(WHAT IS EXPECTED): Arrange the lines from the one containing "- [ ] Sélectionner" through the one containing "## Tutoriel 📚", both included, as a Markdown table with the columns No. and Line. Leave out blank lines and number the rows in order.

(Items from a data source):
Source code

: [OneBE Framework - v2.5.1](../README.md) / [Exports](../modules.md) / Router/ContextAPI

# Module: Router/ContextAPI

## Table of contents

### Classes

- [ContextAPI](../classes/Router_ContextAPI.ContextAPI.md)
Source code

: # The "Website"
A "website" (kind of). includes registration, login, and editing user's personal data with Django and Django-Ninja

...

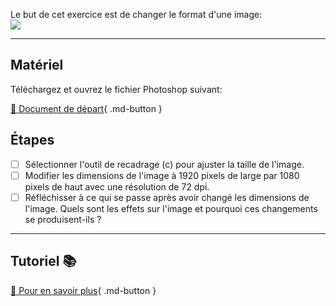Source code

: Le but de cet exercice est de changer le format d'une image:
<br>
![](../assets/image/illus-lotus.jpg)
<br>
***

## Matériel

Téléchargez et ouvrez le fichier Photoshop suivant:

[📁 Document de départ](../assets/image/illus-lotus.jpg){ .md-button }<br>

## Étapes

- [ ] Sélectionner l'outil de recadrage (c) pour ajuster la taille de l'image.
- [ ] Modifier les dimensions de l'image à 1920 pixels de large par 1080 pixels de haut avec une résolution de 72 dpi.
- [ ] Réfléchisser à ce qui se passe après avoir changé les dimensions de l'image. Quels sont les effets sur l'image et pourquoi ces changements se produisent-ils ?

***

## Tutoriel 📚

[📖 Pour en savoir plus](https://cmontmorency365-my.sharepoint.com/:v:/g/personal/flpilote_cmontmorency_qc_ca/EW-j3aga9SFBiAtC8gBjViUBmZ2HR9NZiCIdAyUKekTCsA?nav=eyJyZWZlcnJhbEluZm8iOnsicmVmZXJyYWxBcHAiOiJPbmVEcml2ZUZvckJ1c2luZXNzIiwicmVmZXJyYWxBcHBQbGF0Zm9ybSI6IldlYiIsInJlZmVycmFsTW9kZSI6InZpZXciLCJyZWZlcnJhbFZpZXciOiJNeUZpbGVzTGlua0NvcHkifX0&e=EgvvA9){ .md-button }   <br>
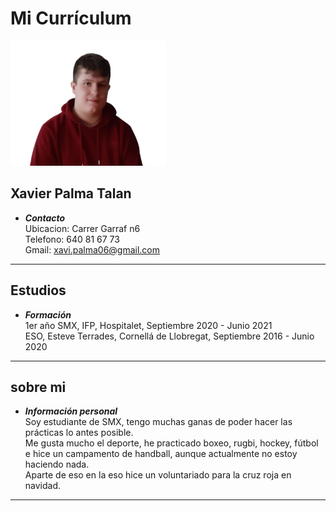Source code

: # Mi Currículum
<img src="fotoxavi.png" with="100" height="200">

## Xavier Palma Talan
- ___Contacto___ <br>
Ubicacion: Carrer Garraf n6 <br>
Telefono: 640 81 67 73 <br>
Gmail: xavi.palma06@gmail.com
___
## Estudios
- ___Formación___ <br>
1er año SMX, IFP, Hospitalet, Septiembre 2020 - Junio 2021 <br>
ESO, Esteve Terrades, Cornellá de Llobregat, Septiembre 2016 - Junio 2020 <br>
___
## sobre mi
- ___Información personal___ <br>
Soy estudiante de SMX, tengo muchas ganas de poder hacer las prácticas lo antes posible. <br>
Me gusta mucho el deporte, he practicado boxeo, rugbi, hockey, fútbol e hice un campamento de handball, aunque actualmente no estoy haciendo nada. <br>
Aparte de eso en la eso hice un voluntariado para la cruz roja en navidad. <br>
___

(ANSWER BOX):
| No. | Line |
|---|---|
| 1 | - [ ] Sélectionner l'outil de recadrage (c) pour ajuster la taille de l'image. |
| 2 | - [ ] Modifier les dimensions de l'image à 1920 pixels de large par 1080 pixels de haut avec une résolution de 72 dpi. |
| 3 | - [ ] Réfléchisser à ce qui se passe après avoir changé les dimensions de l'image. Quels sont les effets sur l'image et pourquoi ces changements se produisent-ils ? |
| 4 | *** |
| 5 | ## Tutoriel 📚 |